Decision time for Erdoğan after U.S. guilty verdict in Iran sanctions case
A guilty verdict handed down by a U.S. court against a senior Turkish banker presents President Recep Tayyip Erdoğan with the biggest political challenge he has faced since an attempted military coup in Turkey 18 months ago.
The verdict against Mehmet Hakan Atilla, deputy chief executive of state-run Halkbank, on counts of fraud and a conspiracy to evade U.S. sanctions on Iran, threatens to put Erdoğan in direct confrontation with U.S. regulators, including the U.S. Treasury, who are now considering whether to levy fines against Halkbank that could run into billions of dollars.
The stakes could not be higher - how Erdoğan handles proceedings from now on could have serious consequences for both Turkey’s banks and the economy as a whole.
Erdoğan, who habitually uses political brinkmanship, victimhood and populist outbursts to solidify his power base, would be well advised to step back and cooperate with U.S. authorities, including the Treasury, as they ascertain how Halkbank may have been complicit in the scheme.
The Turkish president has thus far characterised the case against Atilla as a direct attack on his government and the nation itself. On Thursday, his spokesman, Ibrahim Kalın, described the jury’s verdict as “a scandalous decision of a scandalous case”. The Turkish Foreign Ministry issued a statement saying the trial amounted to interference in Turkey’s internal affairs.
Bekir Bozdağ, Turkey’s justice minister, went a step further, accusing the CIA and FBI of complicity with the Fethullahist Terrorist Organization, a government designation for the Fethullah Gülen movement, which Erdoğan blames for masterminding a failed coup in 2016. The U.S. prosecution has brought witnesses and evidence in the trial from a probe of government corruption in 2013 that Erdoğan says was carried out on Gülen’s instructions.
As well as fines, U.S. regulators have a variety of sanctions at their disposal. Historically, and especially in cases of sanctions busting, penalties have been high, as has a requirement of admittance of guilt on behalf of transgressors. BNP Paribas was forced to pay $8.9 billion in May 2015 by a U.S. judge for violating sanctions against Iran, Cuba and Sudan. It accepted full responsibility and agreed to enhance its compliance procedures.
Failure to comply can result in the banishment of a bank from the U.S. financial system and, in extreme cases, the blacklisting of individuals and financial institutions in a country from which the crimes occurred.
Evidence in the case not only alleges that Atilla and other bankers helped Iran funnel billions of dollars through the U.S. banking system.
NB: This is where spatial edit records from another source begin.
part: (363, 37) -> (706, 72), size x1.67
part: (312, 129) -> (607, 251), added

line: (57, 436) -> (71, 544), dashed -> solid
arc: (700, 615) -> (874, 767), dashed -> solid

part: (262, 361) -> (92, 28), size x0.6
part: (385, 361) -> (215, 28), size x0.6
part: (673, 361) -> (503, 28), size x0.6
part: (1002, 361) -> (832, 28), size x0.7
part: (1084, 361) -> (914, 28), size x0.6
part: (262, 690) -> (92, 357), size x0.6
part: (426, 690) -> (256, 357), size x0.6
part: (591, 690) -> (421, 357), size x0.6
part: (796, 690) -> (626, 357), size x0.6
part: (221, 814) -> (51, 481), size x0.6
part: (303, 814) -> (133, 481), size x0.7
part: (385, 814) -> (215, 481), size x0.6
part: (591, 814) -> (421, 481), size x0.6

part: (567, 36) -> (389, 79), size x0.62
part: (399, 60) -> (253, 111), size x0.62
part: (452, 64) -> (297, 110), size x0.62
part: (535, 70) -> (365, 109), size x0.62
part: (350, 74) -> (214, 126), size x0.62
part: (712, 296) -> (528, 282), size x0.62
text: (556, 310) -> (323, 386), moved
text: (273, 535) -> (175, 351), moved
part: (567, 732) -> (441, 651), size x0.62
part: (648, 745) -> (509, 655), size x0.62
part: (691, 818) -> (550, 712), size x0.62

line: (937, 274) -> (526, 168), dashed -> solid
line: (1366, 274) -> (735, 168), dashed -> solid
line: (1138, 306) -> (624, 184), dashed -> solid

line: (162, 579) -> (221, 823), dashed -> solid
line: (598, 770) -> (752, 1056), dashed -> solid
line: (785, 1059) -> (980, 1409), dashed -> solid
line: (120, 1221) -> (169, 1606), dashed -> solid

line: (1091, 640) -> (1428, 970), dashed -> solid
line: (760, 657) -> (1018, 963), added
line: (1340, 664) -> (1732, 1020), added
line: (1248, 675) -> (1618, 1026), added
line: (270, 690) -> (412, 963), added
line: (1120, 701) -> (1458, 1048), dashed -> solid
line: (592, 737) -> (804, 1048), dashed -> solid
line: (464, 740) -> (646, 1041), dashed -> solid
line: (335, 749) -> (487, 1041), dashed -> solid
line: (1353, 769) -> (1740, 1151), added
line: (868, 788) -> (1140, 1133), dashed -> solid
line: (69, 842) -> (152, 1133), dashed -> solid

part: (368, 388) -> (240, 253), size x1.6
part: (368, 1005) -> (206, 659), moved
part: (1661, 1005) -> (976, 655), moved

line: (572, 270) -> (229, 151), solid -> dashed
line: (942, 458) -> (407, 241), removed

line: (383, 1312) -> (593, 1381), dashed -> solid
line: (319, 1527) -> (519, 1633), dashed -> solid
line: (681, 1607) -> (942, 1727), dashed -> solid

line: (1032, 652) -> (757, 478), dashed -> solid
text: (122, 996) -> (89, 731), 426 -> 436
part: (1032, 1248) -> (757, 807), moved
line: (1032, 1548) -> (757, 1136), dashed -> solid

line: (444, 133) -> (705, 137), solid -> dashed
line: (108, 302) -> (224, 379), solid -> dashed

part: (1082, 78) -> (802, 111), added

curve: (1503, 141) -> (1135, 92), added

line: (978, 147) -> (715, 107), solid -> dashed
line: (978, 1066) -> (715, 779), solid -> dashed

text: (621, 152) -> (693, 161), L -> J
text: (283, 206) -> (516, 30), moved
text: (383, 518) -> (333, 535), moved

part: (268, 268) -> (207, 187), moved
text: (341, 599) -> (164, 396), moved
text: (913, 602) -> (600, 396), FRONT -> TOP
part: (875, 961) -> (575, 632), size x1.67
Iranian-Turkish gold trader Reza Zarrab - defendant turned state’s witness at the trial - said that Erdoğan and his ministers were fully aware the scheme.
So Erdoğan’s continued condemnation of the case is not only a direct challenge to U.S. authorities considering the level of possible sanctions against Halkbank, but could conceivably encourage them to widen the scope of their enquiries, potentially ensnaring other more senior Turkish officials in financial crime.
But a climb-down might be difficult for Erdoğan to stomach. Behind the Turkish leader’s vociferous rhetoric is not only the desire for domestic popularity and power. Erdoğan has very real ambitions to be the prime spokesman and advocate for Muslims throughout the Middle East. Anti-Western language is a key element of his strategy to lift his status.
Therefore further confrontation with the United States, even with the resultant economic and political repercussions for Turkey, could be difficult to avoid.
In a perhaps ill advised move this week, Erdoğan and Iranian President Hassan Rouhani, agreed to deepen economic cooperation and, more specifically, in the banking sector. Such moves could also anger U.S. President Donald Trump, who sees Iran as a foe the U.S. must deal with.
On Friday, Erdoğan again lambasted the court ruling saying “if this is America’s understanding of justice, then the world is in trouble.”
In a statement to the Istanbul Stock Exchange, Halkbank said it had complied with international banking regulations and was not a party to the charges aired in the U.S. trial.
But Joon Kim, the prosecuting U.S. attorney in the case, issued a blunt warning at the trial’s conclusion: “Foreign banks and bankers have a choice: You can choose wilfully to help Iran and other sanctioned nations evade U.S. law, or you can choose to be part of the international banking community transacting in U.S. dollars.”
Kim’s statement suggests that a swift response may be forthcoming from the U.S. Treasury Department’s Office of Foreign Assets Control, which is empowered to enforce the nation’s sanctions laws.